EXERCISE GOAL: Where does the string "Start" occur in the records below? Copy every line that holds it.

DATA FOR REVIEW:
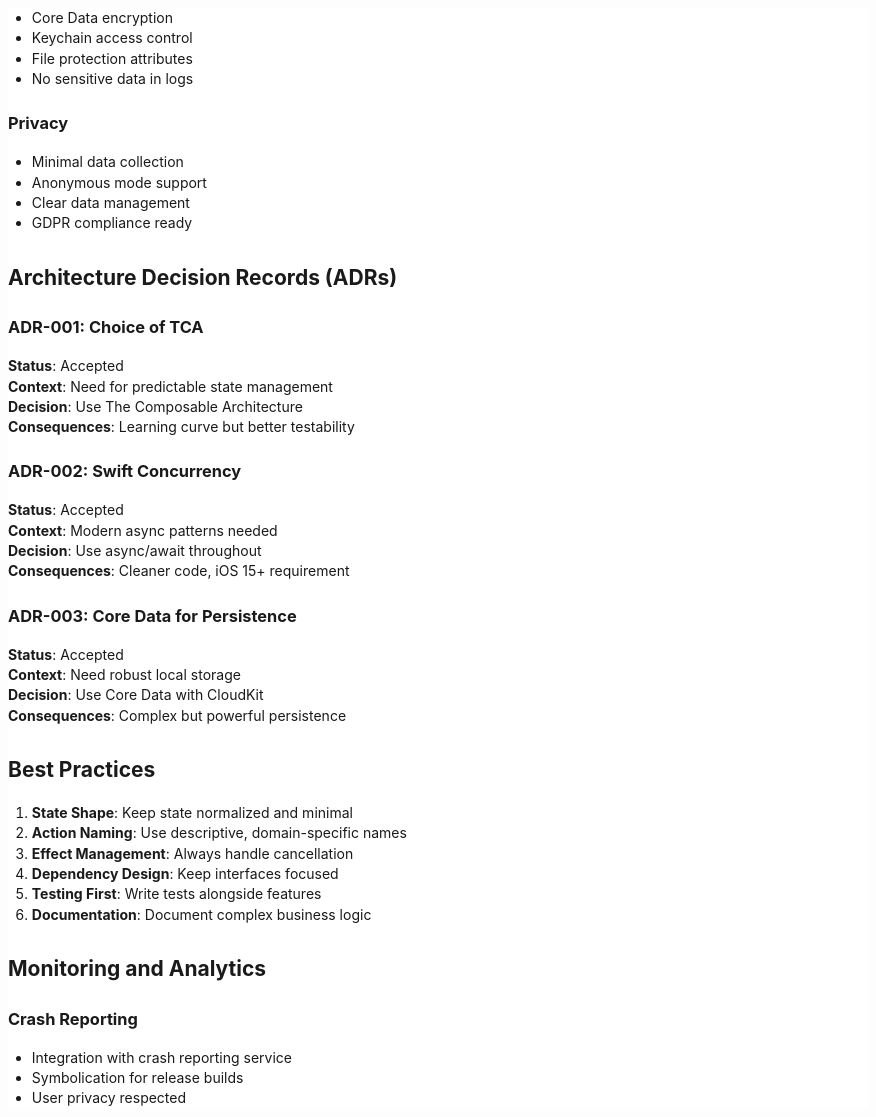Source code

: - Core Data encryption
- Keychain access control
- File protection attributes
- No sensitive data in logs

### Privacy

- Minimal data collection
- Anonymous mode support
- Clear data management
- GDPR compliance ready

## Architecture Decision Records (ADRs)

### ADR-001: Choice of TCA

**Status**: Accepted  
**Context**: Need for predictable state management  
**Decision**: Use The Composable Architecture  
**Consequences**: Learning curve but better testability

### ADR-002: Swift Concurrency

**Status**: Accepted  
**Context**: Modern async patterns needed  
**Decision**: Use async/await throughout  
**Consequences**: Cleaner code, iOS 15+ requirement

### ADR-003: Core Data for Persistence

**Status**: Accepted  
**Context**: Need robust local storage  
**Decision**: Use Core Data with CloudKit  
**Consequences**: Complex but powerful persistence

## Best Practices

1. **State Shape**: Keep state normalized and minimal
2. **Action Naming**: Use descriptive, domain-specific names
3. **Effect Management**: Always handle cancellation
4. **Dependency Design**: Keep interfaces focused
5. **Testing First**: Write tests alongside features
6. **Documentation**: Document complex business logic

## Monitoring and Analytics

### Crash Reporting

- Integration with crash reporting service
- Symbolication for release builds
- User privacy respected

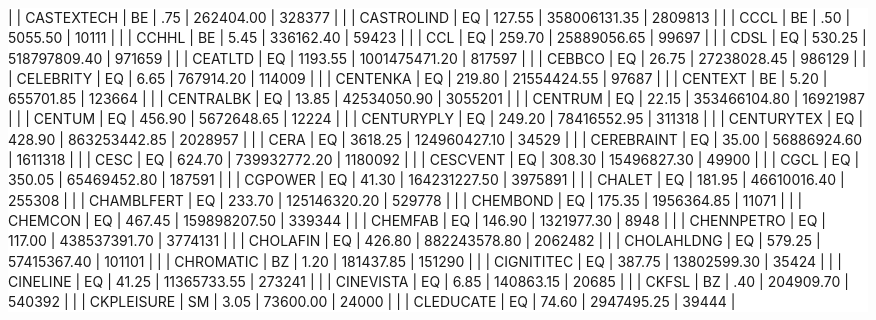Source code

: |  | CASTEXTECH | BE | .75 | 262404.00 | 328377 |
|  | CASTROLIND | EQ | 127.55 | 358006131.35 | 2809813 |
|  | CCCL | BE | .50 | 5055.50 | 10111 |
|  | CCHHL | BE | 5.45 | 336162.40 | 59423 |
|  | CCL | EQ | 259.70 | 25889056.65 | 99697 |
|  | CDSL | EQ | 530.25 | 518797809.40 | 971659 |
|  | CEATLTD | EQ | 1193.55 | 1001475471.20 | 817597 |
|  | CEBBCO | EQ | 26.75 | 27238028.45 | 986129 |
|  | CELEBRITY | EQ | 6.65 | 767914.20 | 114009 |
|  | CENTENKA | EQ | 219.80 | 21554424.55 | 97687 |
|  | CENTEXT | BE | 5.20 | 655701.85 | 123664 |
|  | CENTRALBK | EQ | 13.85 | 42534050.90 | 3055201 |
|  | CENTRUM | EQ | 22.15 | 353466104.80 | 16921987 |
|  | CENTUM | EQ | 456.90 | 5672648.65 | 12224 |
|  | CENTURYPLY | EQ | 249.20 | 78416552.95 | 311318 |
|  | CENTURYTEX | EQ | 428.90 | 863253442.85 | 2028957 |
|  | CERA | EQ | 3618.25 | 124960427.10 | 34529 |
|  | CEREBRAINT | EQ | 35.00 | 56886924.60 | 1611318 |
|  | CESC | EQ | 624.70 | 739932772.20 | 1180092 |
|  | CESCVENT | EQ | 308.30 | 15496827.30 | 49900 |
|  | CGCL | EQ | 350.05 | 65469452.80 | 187591 |
|  | CGPOWER | EQ | 41.30 | 164231227.50 | 3975891 |
|  | CHALET | EQ | 181.95 | 46610016.40 | 255308 |
|  | CHAMBLFERT | EQ | 233.70 | 125146320.20 | 529778 |
|  | CHEMBOND | EQ | 175.35 | 1956364.85 | 11071 |
|  | CHEMCON | EQ | 467.45 | 159898207.50 | 339344 |
|  | CHEMFAB | EQ | 146.90 | 1321977.30 | 8948 |
|  | CHENNPETRO | EQ | 117.00 | 438537391.70 | 3774131 |
|  | CHOLAFIN | EQ | 426.80 | 882243578.80 | 2062482 |
|  | CHOLAHLDNG | EQ | 579.25 | 57415367.40 | 101101 |
|  | CHROMATIC | BZ | 1.20 | 181437.85 | 151290 |
|  | CIGNITITEC | EQ | 387.75 | 13802599.30 | 35424 |
|  | CINELINE | EQ | 41.25 | 11365733.55 | 273241 |
|  | CINEVISTA | EQ | 6.85 | 140863.15 | 20685 |
|  | CKFSL | BZ | .40 | 204909.70 | 540392 |
|  | CKPLEISURE | SM | 3.05 | 73600.00 | 24000 |
|  | CLEDUCATE | EQ | 74.60 | 2947495.25 | 39444 |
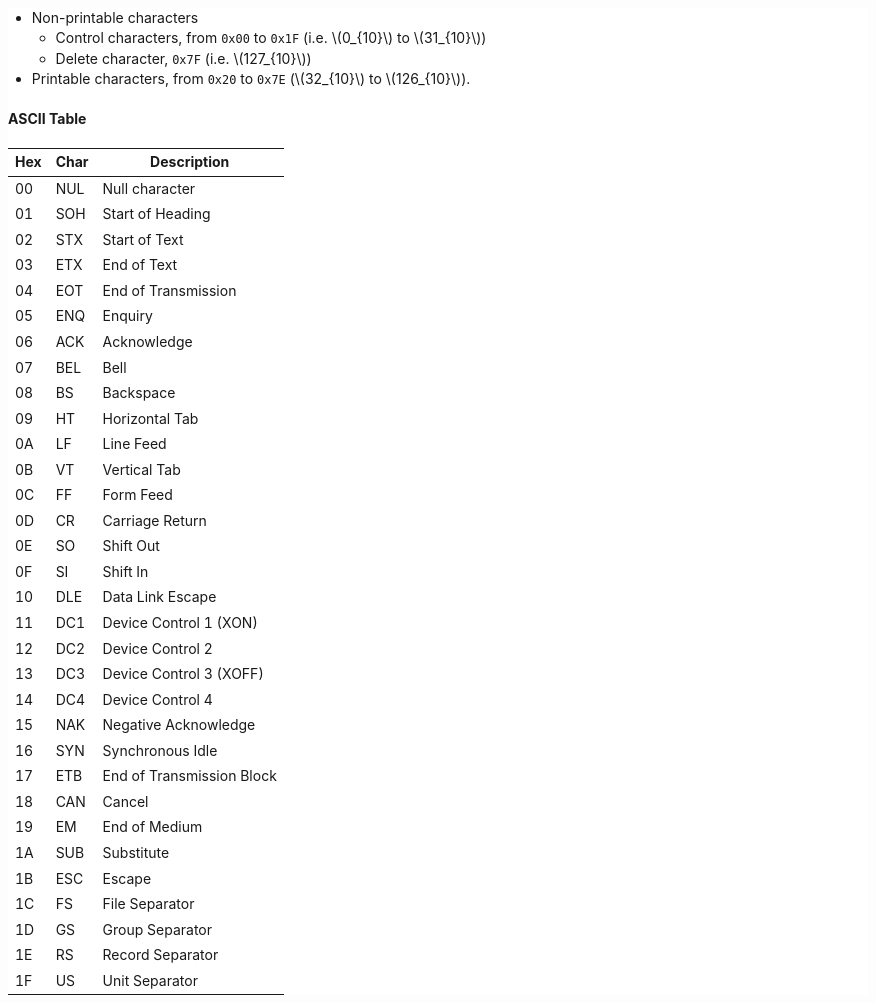 - Non-printable characters
  - Control characters, from `0x00` to `0x1F` (i.e. \\(0_{10}\\) to \\(31_{10}\\))
  - Delete character, `0x7F` (i.e. \\(127_{10}\\))
- Printable characters, from `0x20` to `0x7E` (\\(32_{10}\\) to \\(126_{10}\\)).

#### ASCII Table

| Hex | Char | Description |
|-----|------|-------------|
| 00  | NUL  | Null character |
| 01  | SOH  | Start of Heading |
| 02  | STX  | Start of Text |
| 03  | ETX  | End of Text |
| 04  | EOT  | End of Transmission |
| 05  | ENQ  | Enquiry |
| 06  | ACK  | Acknowledge |
| 07  | BEL  | Bell |
| 08  | BS   | Backspace |
| 09  | HT   | Horizontal Tab |
| 0A  | LF   | Line Feed |
| 0B  | VT   | Vertical Tab |
| 0C  | FF   | Form Feed |
| 0D  | CR   | Carriage Return |
| 0E  | SO   | Shift Out |
| 0F  | SI   | Shift In |
| 10  | DLE  | Data Link Escape |
| 11  | DC1  | Device Control 1 (XON) |
| 12  | DC2  | Device Control 2 |
| 13  | DC3  | Device Control 3 (XOFF) |
| 14  | DC4  | Device Control 4 |
| 15  | NAK  | Negative Acknowledge |
| 16  | SYN  | Synchronous Idle |
| 17  | ETB  | End of Transmission Block |
| 18  | CAN  | Cancel |
| 19  | EM   | End of Medium |
| 1A  | SUB  | Substitute |
| 1B  | ESC  | Escape |
| 1C  | FS   | File Separator |
| 1D  | GS   | Group Separator |
| 1E  | RS   | Record Separator |
| 1F  | US   | Unit Separator |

WRITTEN ANSWER:
| 01  | SOH  | Start of Heading |
| 02  | STX  | Start of Text |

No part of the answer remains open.